—Eh bien! quelle route ont-ils suivie? demanda le capitaine Bréguiboul.
Le mendiant tendit la main.
—Donnez, et je parlerai, dit-il.
M. de Pomereux lui jeta sa bourse.
—Voilà de l'or, mais si tu mens tu auras du plomb.
Le mendiant pesa la bourse et regarda le pistolet dont la bouche le menaçait.
—Pourquoi voulez-vous que je mente? dit-il en haussant les épaules; en confessant la vérité, j'évite le péché et j'ai tout profit.
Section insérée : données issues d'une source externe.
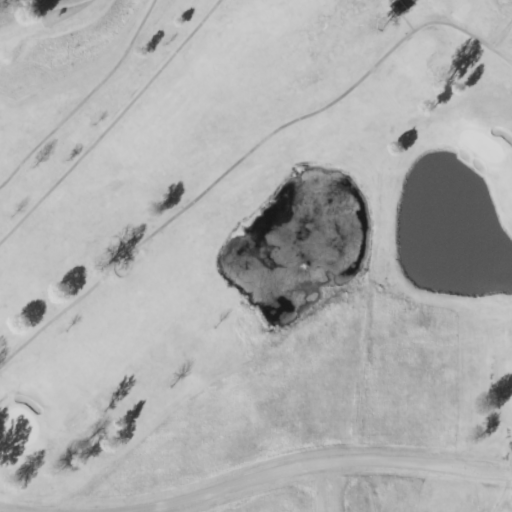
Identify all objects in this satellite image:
building: (397, 8)
road: (325, 462)
road: (302, 490)
road: (49, 509)
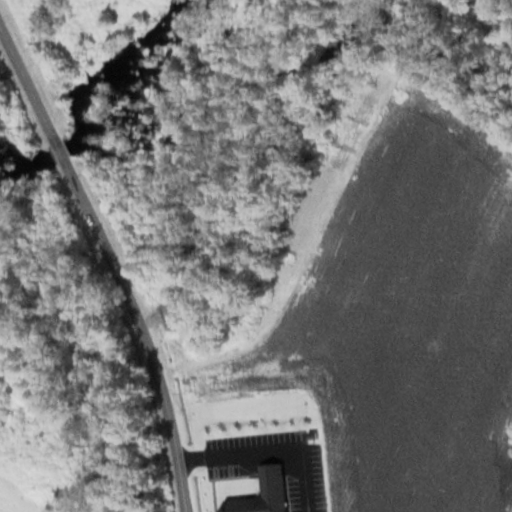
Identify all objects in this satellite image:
building: (356, 107)
road: (112, 263)
road: (261, 446)
building: (259, 493)
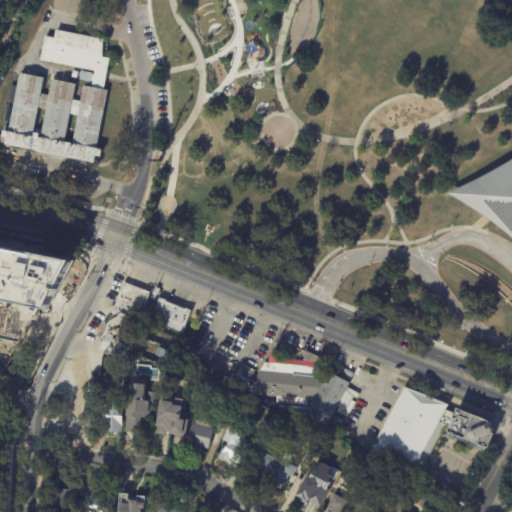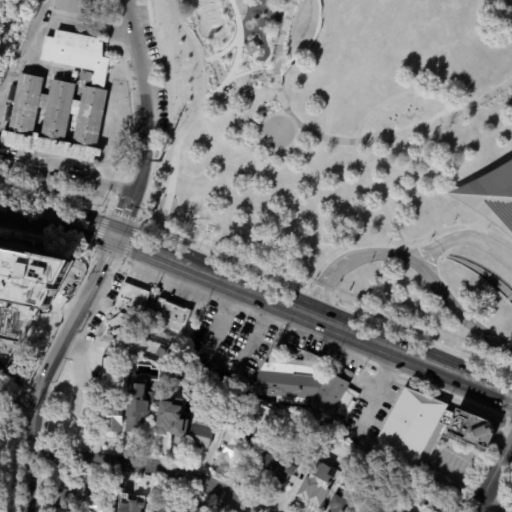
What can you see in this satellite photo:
building: (73, 5)
building: (74, 6)
park: (240, 6)
road: (128, 16)
road: (63, 20)
road: (281, 29)
park: (16, 33)
building: (64, 36)
road: (222, 52)
road: (236, 58)
road: (182, 67)
parking lot: (142, 69)
road: (159, 72)
building: (76, 75)
road: (143, 75)
road: (130, 78)
road: (202, 82)
road: (130, 101)
building: (63, 102)
building: (62, 103)
road: (168, 114)
road: (276, 115)
road: (144, 136)
road: (375, 139)
park: (343, 154)
road: (354, 156)
road: (62, 158)
road: (141, 158)
power tower: (158, 160)
road: (67, 176)
road: (171, 183)
building: (492, 194)
building: (491, 196)
road: (62, 201)
road: (483, 201)
building: (511, 204)
road: (20, 211)
road: (489, 214)
road: (479, 223)
road: (77, 225)
road: (448, 228)
road: (400, 231)
traffic signals: (113, 237)
road: (463, 239)
road: (150, 252)
road: (413, 261)
building: (36, 270)
road: (249, 291)
road: (317, 294)
fountain: (494, 301)
building: (129, 306)
building: (123, 314)
building: (170, 315)
building: (172, 315)
road: (383, 345)
road: (221, 364)
road: (48, 368)
building: (302, 386)
building: (303, 386)
building: (239, 387)
road: (484, 387)
road: (378, 389)
road: (17, 394)
building: (139, 406)
building: (139, 406)
building: (112, 415)
building: (111, 416)
building: (171, 417)
building: (172, 418)
building: (275, 418)
building: (0, 425)
building: (411, 428)
building: (468, 429)
building: (470, 430)
building: (409, 431)
building: (201, 432)
building: (201, 435)
building: (230, 443)
building: (230, 445)
power tower: (11, 446)
road: (440, 456)
park: (16, 457)
building: (307, 458)
building: (264, 460)
road: (149, 465)
building: (273, 467)
building: (282, 475)
road: (493, 475)
building: (316, 483)
building: (314, 485)
building: (370, 497)
building: (64, 500)
building: (93, 502)
building: (93, 502)
building: (128, 504)
building: (338, 504)
building: (430, 504)
building: (163, 506)
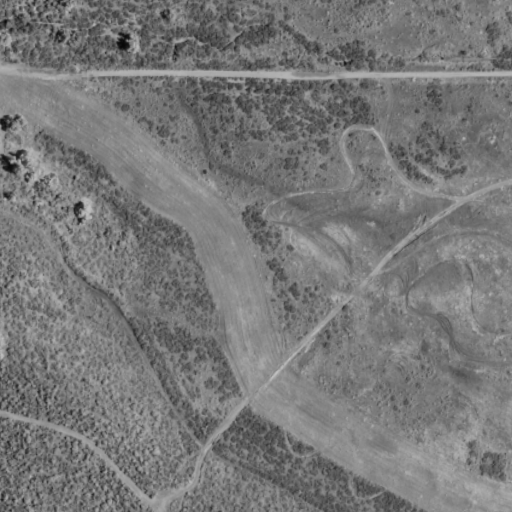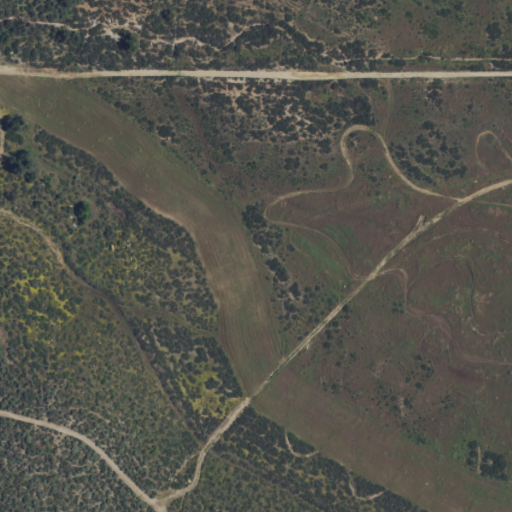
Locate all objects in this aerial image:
road: (256, 73)
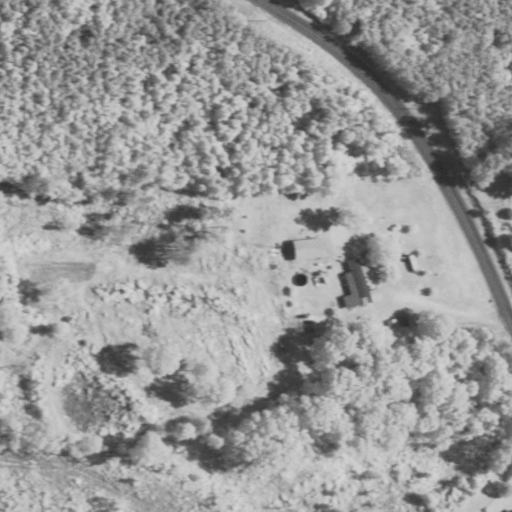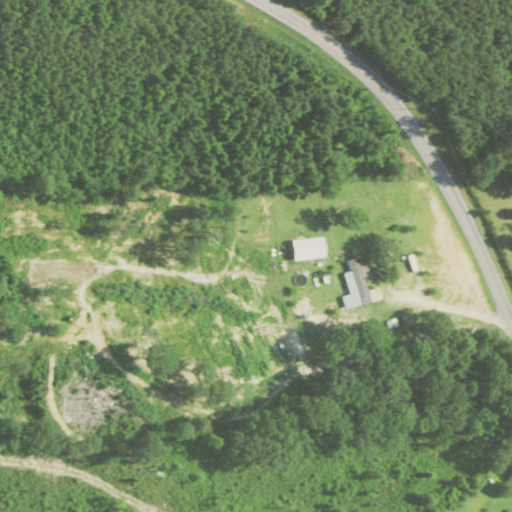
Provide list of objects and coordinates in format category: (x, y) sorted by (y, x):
road: (417, 136)
building: (356, 285)
road: (452, 305)
building: (510, 511)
—Dépêche! lui cria M. de Charny.
—Prenez à gauche, répondit le mendiant en tournant son bâton du côté de
Pontoise.
Les vingt cavaliers partirent à la fois comme un tourbillon. A Franconville, M. de Pomereux et ses laquais, mieux montés que Bouletord, laissèrent les gens de la maréchaussée en arrière. Le jeune comte et sa suite avaient des chevaux de race anglaise habitués aux chasses. Leur galop était égal et soutenu. M. de Pomereux et M. de Charny couraient en avant, les laquais suivaient à vingt pas, puis venaient les archers. Le capitaine Bréguiboul galopait entre M. de Pomereux et Bouletord. Son cheval commençait à souffler. Au bout d'une demi-heure, la distance qui les séparait s'agrandit, et les deux troupes se perdirent de vue. Les éperons de Bouletord étaient rouges de sang. Cependant Belle-Rose et Cornélius maintenaient leurs montures à une allure rapide sans être pressée.